The external environment has further intensified uncertainty. Escalating rhetoric from U.S. political figures and continued tension with Israel have deepened the psychological shadow of war, feeding panic in currency markets and reinforcing a sense of national vulnerability. Even absent direct military action, such signaling contributes to volatility that quickly translates into higher prices and renewed public anger.
Against this backdrop, the state’s security posture has visibly hardened. A statement from Iran’s Defense Council, affiliated with the Supreme National Security Council - in a message ostensibly aimed at potential threats from Israel and the U.S. - declared that the Islamic Republic “does not limit itself to responding after an action” and considers “objective signs of threat” as part of its security equation. This language signals a shift toward preemptive security logic, raising concerns that protest activity, foreign rhetoric, and economic instability are increasingly being folded into a single threat framework.
At the same time, dissent within religious and cultural spheres has become more pronounced. Molavi Abdolhamid warned that lethal violence against protesters constitutes both an international crime and a religiously forbidden act, while prominent cultural figures postponed or canceled performances in solidarity with the public, reinforcing the sense that normal public life cannot continue amid killings, injuries, and mass arrests.
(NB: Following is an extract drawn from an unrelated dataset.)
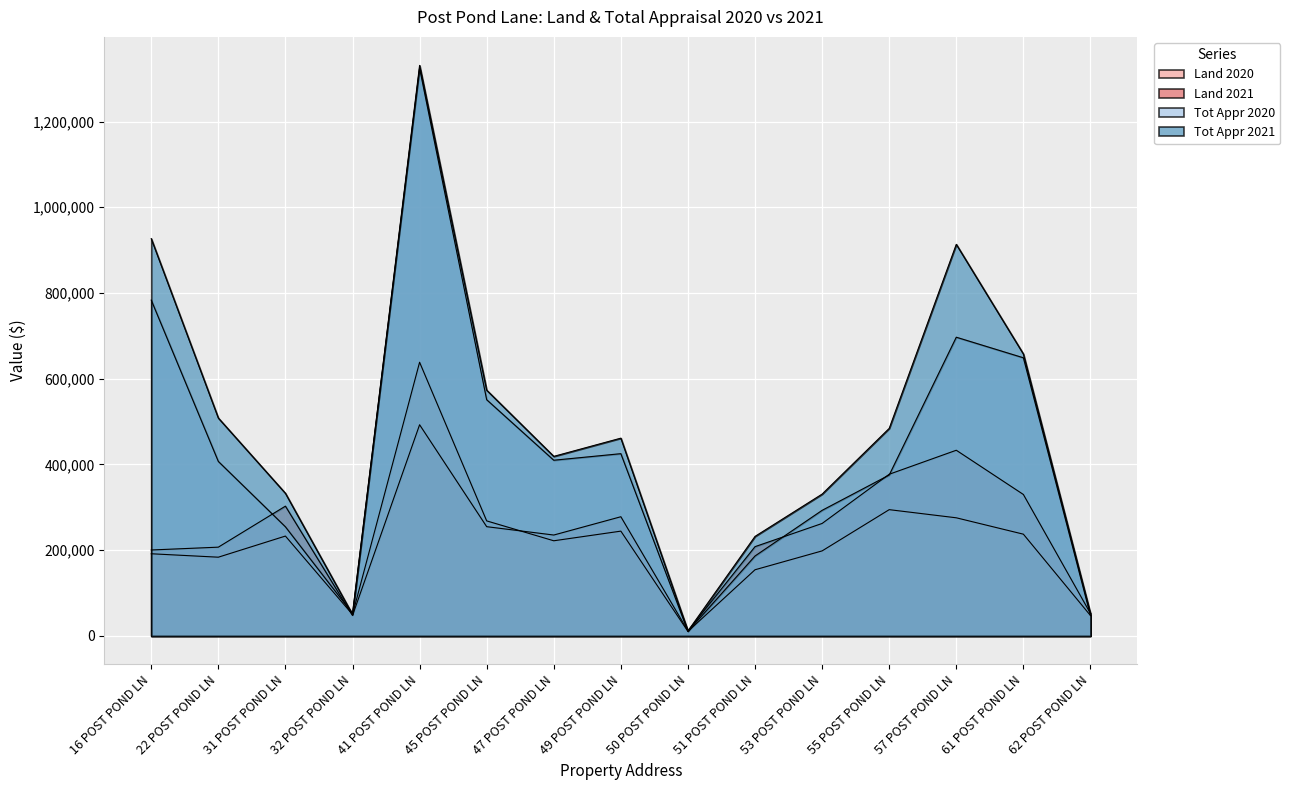

What position from the left is 55 POST POND LN?

12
Ten days into the unrest, Iran faces a compound crisis: nationwide protests; bazaar strikes disrupting key economic arteries; funerals functioning as mobilizing events; a rapidly deteriorating currency environment; and a political system oscillating between acknowledgment of failure, coercion, and securitized threat framing. While economic reform may be structurally necessary, its unmanaged human cost is now colliding with a severely eroded social safety net, placing extraordinary pressure on millions of households. Whether this protest wave stabilizes, fragments, or escalates into a broader national rupture appears to depend not only on security responses, but on whether the state can reduce immediate economic pressure and restore a minimum level of social trust before cumulative strain overwhelms what remains of Iran’s social capital.